Work instructions
Your task is to quote the records from their first line through the line containing "のアドバイスを受けます。", with nothing added or left out.

+++

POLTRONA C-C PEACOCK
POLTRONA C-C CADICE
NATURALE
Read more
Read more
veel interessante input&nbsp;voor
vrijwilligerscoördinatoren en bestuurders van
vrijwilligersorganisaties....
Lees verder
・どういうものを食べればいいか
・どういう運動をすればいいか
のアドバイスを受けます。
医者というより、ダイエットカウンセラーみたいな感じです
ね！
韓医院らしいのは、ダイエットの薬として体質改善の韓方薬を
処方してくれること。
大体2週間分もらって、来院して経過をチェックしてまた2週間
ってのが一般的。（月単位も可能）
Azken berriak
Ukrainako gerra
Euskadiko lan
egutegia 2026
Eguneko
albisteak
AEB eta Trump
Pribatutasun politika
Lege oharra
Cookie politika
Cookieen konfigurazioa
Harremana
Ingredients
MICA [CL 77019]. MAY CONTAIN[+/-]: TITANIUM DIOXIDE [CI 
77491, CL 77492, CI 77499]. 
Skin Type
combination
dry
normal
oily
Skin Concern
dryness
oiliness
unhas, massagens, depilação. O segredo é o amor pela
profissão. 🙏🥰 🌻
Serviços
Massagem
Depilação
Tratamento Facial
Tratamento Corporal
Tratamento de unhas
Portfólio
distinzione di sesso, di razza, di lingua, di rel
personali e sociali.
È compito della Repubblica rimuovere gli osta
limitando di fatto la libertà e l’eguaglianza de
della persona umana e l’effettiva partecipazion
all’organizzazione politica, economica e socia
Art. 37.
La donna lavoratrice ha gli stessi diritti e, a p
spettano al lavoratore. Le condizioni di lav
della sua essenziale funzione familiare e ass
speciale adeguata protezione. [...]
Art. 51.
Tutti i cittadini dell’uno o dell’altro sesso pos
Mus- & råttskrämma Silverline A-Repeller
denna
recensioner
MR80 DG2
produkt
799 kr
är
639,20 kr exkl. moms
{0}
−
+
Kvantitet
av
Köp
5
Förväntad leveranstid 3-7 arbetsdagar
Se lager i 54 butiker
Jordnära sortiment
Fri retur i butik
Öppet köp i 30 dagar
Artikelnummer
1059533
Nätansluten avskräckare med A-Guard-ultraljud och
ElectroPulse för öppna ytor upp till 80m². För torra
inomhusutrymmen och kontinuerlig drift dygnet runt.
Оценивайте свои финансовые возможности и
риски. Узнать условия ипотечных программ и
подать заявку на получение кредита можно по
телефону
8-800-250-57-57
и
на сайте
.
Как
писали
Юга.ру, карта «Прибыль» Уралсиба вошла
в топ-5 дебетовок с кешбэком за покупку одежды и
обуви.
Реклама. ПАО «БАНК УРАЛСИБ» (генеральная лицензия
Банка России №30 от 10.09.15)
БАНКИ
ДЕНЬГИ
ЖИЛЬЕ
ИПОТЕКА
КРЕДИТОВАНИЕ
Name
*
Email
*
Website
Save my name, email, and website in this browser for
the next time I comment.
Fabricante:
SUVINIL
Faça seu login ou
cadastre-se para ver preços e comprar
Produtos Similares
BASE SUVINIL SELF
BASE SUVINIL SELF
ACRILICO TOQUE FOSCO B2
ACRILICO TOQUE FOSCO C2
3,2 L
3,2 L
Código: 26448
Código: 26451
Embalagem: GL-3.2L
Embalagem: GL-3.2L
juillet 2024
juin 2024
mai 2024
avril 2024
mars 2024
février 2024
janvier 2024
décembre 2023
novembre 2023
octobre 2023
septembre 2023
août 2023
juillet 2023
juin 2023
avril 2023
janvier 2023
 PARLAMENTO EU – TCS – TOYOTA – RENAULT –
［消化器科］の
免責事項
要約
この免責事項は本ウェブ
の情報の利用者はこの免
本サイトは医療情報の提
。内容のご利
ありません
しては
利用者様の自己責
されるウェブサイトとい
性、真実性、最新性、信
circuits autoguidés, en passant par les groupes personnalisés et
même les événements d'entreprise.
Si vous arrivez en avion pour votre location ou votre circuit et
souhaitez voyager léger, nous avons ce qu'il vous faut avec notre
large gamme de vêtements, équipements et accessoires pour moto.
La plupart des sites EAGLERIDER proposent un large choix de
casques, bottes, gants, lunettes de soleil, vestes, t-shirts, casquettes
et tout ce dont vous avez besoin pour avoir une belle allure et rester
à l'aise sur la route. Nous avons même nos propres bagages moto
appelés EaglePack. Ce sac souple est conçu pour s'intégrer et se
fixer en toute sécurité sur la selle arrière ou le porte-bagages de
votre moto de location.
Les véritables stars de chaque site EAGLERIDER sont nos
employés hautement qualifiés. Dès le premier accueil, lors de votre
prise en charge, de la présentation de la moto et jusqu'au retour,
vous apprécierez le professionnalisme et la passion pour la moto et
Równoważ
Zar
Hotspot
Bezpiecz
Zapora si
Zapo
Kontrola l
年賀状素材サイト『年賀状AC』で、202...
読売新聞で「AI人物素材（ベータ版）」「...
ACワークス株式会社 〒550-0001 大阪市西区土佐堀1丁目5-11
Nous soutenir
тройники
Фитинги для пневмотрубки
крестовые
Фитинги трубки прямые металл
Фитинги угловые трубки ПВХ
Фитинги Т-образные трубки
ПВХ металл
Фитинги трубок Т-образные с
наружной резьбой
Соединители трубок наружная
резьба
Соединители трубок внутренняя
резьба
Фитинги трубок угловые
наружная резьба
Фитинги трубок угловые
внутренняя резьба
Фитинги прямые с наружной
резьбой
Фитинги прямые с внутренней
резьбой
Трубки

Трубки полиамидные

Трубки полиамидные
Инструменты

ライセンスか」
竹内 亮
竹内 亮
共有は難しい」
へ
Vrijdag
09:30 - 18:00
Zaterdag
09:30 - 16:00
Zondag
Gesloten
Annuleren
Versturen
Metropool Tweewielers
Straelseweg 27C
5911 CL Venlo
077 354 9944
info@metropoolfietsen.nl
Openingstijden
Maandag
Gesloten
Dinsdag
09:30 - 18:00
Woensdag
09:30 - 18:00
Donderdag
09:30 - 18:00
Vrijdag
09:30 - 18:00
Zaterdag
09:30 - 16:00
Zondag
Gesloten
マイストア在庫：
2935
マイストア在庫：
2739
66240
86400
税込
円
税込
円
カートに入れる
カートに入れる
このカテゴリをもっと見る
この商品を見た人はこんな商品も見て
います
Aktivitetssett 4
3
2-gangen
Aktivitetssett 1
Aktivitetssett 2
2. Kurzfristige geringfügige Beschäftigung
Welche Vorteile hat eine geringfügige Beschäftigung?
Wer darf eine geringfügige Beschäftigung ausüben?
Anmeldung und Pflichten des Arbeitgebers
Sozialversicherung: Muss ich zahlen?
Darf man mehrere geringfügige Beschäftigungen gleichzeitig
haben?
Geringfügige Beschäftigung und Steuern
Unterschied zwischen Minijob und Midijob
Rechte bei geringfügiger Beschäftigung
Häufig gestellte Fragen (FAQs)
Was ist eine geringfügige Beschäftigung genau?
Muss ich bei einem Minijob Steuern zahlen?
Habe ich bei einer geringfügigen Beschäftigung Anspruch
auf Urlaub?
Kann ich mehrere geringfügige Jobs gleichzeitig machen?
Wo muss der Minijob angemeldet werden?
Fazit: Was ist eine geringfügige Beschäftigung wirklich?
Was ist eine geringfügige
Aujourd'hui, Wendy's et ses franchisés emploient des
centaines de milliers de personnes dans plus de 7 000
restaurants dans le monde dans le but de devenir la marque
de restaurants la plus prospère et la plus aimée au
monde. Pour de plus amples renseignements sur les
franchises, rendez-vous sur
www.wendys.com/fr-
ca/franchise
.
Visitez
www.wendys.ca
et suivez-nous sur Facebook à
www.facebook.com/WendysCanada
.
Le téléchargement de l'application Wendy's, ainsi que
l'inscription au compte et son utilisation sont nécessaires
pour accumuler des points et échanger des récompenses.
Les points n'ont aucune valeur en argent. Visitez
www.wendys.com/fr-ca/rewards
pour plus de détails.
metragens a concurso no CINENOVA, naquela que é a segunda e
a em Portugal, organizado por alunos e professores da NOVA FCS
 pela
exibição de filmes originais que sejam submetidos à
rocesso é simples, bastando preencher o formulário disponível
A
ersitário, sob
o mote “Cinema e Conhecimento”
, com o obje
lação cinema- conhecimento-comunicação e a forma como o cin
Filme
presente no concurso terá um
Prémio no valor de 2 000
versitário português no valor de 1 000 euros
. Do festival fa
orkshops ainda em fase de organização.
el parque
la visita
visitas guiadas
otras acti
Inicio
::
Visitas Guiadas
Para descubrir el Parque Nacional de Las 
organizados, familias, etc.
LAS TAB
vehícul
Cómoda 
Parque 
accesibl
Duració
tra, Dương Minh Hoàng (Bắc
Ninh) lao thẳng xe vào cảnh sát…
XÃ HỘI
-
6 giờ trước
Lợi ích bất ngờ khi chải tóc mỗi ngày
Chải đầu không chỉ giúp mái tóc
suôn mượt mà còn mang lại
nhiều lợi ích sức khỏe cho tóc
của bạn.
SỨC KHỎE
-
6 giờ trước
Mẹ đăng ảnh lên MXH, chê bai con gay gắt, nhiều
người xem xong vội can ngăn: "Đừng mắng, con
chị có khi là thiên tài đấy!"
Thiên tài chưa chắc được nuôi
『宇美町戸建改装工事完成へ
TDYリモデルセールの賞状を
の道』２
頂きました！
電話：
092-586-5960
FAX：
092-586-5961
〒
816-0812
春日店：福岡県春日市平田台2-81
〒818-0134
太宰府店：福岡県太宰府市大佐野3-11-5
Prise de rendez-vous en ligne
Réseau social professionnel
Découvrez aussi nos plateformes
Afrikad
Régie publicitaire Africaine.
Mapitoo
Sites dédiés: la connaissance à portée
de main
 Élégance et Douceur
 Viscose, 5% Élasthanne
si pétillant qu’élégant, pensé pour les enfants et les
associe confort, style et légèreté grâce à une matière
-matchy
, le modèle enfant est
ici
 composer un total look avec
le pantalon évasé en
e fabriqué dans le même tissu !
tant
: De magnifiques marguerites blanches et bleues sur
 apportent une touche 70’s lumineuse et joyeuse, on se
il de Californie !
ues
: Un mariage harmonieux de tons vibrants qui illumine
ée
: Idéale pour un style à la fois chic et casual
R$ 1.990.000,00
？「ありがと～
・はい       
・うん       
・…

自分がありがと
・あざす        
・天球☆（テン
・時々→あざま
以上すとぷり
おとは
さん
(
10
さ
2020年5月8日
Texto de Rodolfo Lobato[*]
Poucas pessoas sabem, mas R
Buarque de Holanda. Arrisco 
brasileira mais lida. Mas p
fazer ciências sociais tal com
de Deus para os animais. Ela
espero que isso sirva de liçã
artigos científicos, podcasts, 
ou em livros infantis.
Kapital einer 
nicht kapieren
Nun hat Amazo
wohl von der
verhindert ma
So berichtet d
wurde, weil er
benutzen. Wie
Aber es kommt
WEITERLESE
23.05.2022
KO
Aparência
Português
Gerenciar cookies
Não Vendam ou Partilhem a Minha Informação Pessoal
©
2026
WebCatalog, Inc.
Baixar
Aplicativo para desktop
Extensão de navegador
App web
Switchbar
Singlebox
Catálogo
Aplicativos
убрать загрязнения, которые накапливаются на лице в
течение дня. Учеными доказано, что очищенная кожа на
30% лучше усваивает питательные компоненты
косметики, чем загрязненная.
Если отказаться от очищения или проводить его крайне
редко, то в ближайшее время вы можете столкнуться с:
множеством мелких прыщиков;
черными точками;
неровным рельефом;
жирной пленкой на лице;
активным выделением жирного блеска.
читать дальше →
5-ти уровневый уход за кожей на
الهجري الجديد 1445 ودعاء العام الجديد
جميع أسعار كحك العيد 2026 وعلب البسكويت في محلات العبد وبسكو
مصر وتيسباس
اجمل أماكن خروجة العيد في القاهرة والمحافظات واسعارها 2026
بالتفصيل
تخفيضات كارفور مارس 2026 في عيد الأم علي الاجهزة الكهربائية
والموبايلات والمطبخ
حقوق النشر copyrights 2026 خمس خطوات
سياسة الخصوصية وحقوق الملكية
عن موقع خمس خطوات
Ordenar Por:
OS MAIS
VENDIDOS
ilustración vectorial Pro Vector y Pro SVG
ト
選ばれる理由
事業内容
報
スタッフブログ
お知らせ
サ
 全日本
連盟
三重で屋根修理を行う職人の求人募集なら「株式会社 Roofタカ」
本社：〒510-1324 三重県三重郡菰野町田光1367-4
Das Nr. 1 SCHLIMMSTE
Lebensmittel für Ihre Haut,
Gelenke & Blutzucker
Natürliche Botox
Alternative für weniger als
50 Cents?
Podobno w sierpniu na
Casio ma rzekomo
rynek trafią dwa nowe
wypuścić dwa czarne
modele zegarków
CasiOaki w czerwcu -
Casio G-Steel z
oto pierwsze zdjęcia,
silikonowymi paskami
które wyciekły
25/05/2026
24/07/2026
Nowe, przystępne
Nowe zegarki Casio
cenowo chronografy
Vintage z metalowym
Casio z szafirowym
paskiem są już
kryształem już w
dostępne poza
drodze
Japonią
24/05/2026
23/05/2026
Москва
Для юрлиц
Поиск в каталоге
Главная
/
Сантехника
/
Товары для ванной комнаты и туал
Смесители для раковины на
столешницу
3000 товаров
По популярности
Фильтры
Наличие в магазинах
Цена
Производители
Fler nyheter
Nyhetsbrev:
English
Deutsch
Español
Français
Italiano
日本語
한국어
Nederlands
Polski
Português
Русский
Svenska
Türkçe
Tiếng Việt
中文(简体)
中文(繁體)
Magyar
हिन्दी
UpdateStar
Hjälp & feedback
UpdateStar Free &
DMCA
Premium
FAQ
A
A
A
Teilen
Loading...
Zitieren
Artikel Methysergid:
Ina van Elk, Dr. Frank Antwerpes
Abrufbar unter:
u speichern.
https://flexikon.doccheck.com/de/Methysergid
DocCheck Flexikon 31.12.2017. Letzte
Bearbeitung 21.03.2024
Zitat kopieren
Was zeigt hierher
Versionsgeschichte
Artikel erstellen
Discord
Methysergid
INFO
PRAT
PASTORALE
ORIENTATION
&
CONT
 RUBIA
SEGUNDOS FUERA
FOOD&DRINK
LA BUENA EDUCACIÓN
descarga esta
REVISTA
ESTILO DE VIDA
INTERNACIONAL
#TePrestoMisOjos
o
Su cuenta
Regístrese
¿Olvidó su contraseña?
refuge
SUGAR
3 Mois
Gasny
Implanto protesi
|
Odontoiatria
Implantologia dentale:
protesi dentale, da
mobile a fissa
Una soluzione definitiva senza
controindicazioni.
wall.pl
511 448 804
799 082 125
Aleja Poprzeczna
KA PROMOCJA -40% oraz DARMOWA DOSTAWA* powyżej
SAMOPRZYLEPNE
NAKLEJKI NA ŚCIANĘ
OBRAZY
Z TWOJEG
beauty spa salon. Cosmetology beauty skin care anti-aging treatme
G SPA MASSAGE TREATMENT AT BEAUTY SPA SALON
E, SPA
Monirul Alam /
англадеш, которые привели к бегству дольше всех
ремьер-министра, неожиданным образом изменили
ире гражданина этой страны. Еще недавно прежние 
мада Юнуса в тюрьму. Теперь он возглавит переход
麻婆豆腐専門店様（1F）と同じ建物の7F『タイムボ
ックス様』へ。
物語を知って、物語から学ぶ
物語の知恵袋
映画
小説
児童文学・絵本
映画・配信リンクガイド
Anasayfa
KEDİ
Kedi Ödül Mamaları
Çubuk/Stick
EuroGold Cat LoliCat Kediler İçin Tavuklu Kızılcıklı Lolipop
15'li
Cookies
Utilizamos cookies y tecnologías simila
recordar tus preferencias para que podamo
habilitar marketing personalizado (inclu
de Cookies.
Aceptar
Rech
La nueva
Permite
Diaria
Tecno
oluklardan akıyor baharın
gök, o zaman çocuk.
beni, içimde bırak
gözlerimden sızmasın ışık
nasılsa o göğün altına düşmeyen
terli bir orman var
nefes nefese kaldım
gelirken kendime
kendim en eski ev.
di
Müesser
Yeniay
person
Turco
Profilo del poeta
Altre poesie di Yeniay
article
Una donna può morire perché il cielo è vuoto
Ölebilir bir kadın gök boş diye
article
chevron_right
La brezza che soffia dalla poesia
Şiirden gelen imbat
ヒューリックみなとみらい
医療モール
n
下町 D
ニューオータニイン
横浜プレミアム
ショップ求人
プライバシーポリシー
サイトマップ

+++

Output for this exercise
POLTRONA C-C PEACOCK
POLTRONA C-C CADICE
NATURALE
Read more
Read more
veel interessante input&nbsp;voor
vrijwilligerscoördinatoren en bestuurders van
vrijwilligersorganisaties....
Lees verder
・どういうものを食べればいいか
・どういう運動をすればいいか
のアドバイスを受けます。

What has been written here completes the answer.